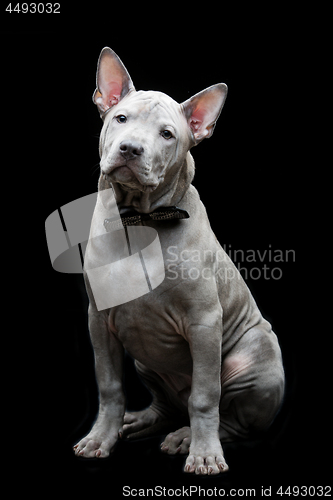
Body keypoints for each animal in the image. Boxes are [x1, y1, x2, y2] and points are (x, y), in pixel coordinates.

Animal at [74, 47, 284, 476]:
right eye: (121, 119)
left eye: (167, 134)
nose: (130, 149)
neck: (138, 220)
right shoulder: (98, 320)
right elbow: (110, 385)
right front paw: (101, 437)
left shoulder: (204, 323)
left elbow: (204, 397)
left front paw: (204, 454)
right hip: (146, 360)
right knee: (166, 405)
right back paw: (139, 420)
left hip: (254, 357)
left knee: (226, 416)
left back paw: (188, 437)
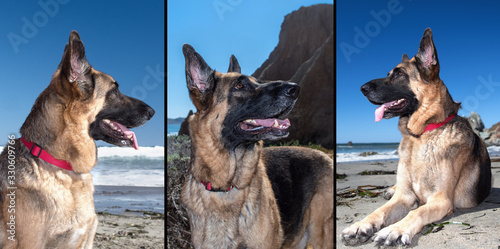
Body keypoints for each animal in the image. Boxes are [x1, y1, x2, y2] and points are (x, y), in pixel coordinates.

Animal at [180, 43, 332, 248]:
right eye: (240, 86)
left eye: (259, 81)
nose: (295, 89)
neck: (227, 186)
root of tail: (326, 156)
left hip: (320, 234)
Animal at [342, 28, 490, 246]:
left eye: (400, 74)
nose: (362, 88)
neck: (422, 135)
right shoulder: (404, 197)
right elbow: (379, 211)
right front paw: (360, 225)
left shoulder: (441, 200)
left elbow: (416, 212)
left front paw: (395, 229)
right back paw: (389, 189)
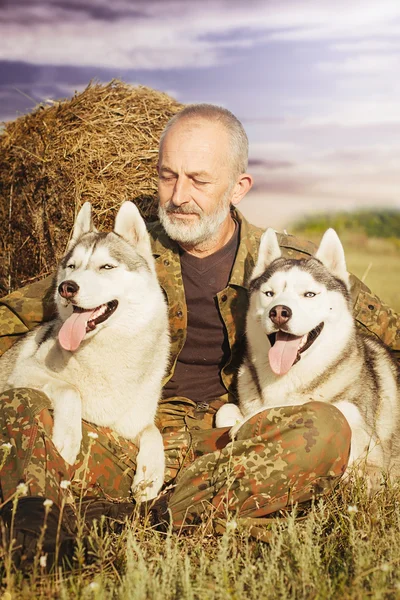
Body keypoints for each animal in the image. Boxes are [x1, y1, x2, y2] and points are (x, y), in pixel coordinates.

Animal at [0, 202, 170, 502]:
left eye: (106, 266)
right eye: (72, 266)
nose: (66, 288)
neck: (107, 352)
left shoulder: (130, 425)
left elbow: (153, 432)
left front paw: (150, 476)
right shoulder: (24, 371)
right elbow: (71, 391)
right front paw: (68, 440)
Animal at [217, 227, 400, 480]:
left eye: (310, 294)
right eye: (269, 293)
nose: (279, 312)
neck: (286, 376)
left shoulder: (370, 451)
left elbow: (317, 405)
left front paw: (247, 422)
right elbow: (223, 411)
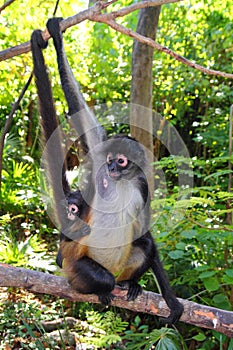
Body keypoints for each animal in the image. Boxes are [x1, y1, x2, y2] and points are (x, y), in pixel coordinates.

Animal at [30, 17, 184, 324]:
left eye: (121, 161)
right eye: (111, 159)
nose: (112, 167)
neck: (121, 182)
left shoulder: (142, 184)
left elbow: (147, 234)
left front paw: (172, 302)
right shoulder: (98, 158)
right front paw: (56, 37)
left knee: (143, 246)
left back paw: (129, 283)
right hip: (76, 265)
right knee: (101, 277)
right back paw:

■ **ACTIVITY**: Wherever an image appears, omit it, and retype everything else in the entries exactly.

■ **SOLUTION TO THIS EXERCISE**:
Body keypoints for each animal in the image. Boxes are [x1, y1, x2, y2] and points are (x, y), in pixel coordinates.

Animal at [74, 47, 284, 476]:
right eye: (121, 119)
left eye: (167, 134)
nose: (130, 149)
neck: (138, 220)
right shoulder: (98, 320)
right elbow: (110, 385)
right front paw: (101, 437)
left shoulder: (204, 323)
left elbow: (204, 397)
left front paw: (204, 454)
right hip: (146, 360)
right knee: (166, 405)
right back paw: (139, 420)
left hip: (254, 357)
left knee: (226, 416)
left back paw: (188, 437)
Body keypoints for each animal in the image. Boxes are [x1, y1, x2, y2] and points are (x, y), in pixel coordinates.

Animal at [180, 43, 332, 248]:
right eye: (240, 86)
left eye: (259, 81)
nose: (295, 89)
neck: (227, 186)
root of tail: (326, 156)
left hip: (320, 234)
Animal at [342, 28, 490, 246]:
left eye: (400, 74)
nose: (362, 88)
neck: (422, 135)
right shoulder: (404, 197)
right elbow: (379, 211)
right front paw: (360, 225)
left shoulder: (441, 200)
left elbow: (416, 212)
left front paw: (395, 229)
right back paw: (389, 189)
Body keypoints for each animal in the image. Boxes are [x1, y1, x2, y2] and points are (x, y), in pixel coordinates.

Animal at [0, 202, 170, 502]:
left eye: (106, 266)
right eye: (72, 266)
nose: (66, 288)
neck: (107, 352)
left shoulder: (130, 425)
left elbow: (153, 432)
left front paw: (150, 476)
right shoulder: (24, 371)
right elbow: (71, 391)
right front paw: (68, 440)
Animal at [217, 227, 400, 480]:
left eye: (310, 294)
right eye: (269, 293)
nose: (279, 312)
neck: (286, 376)
left shoulder: (370, 451)
left elbow: (317, 405)
left front paw: (247, 422)
right elbow: (223, 411)
Body keypoints for each animal in the image. Boxes are [x1, y1, x2, y2] and points are (x, y), in pixel coordinates.

Animal at [30, 17, 184, 324]:
left eye: (121, 161)
right eye: (111, 159)
nose: (112, 167)
neck: (121, 182)
left shoulder: (142, 184)
left elbow: (147, 234)
left front paw: (172, 302)
right shoulder: (98, 158)
right front paw: (56, 37)
left knee: (143, 246)
left back paw: (129, 283)
right hip: (76, 265)
right knee: (101, 277)
right back paw:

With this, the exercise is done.